(Input material Opens)

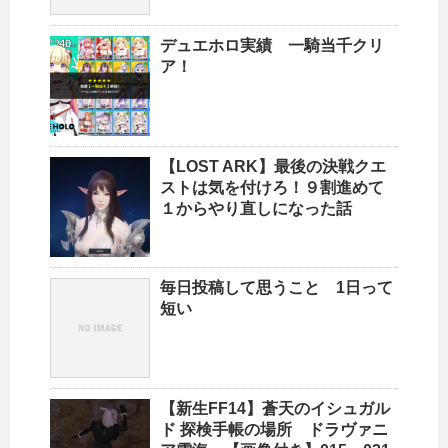
デュエホロ実績 一騎当千クリ
ア！
【LOST ARK】最後の決戦クエ
ストは気を付けろ！９割進めて
１からやり直しになった話
毎日投稿して思うこと 1日って
短い
【新生FF14】蒼天のイシュガル
ド 探検手帳の場所 ドラヴァニ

(Input material Closes)

### What the task asks
Output exactly the lines above, from the one holding "１からやり直しになった話" through the end of the data, including the first and last.

### Expected output
１からやり直しになった話
毎日投稿して思うこと 1日って
短い
【新生FF14】蒼天のイシュガル
ド 探検手帳の場所 ドラヴァニ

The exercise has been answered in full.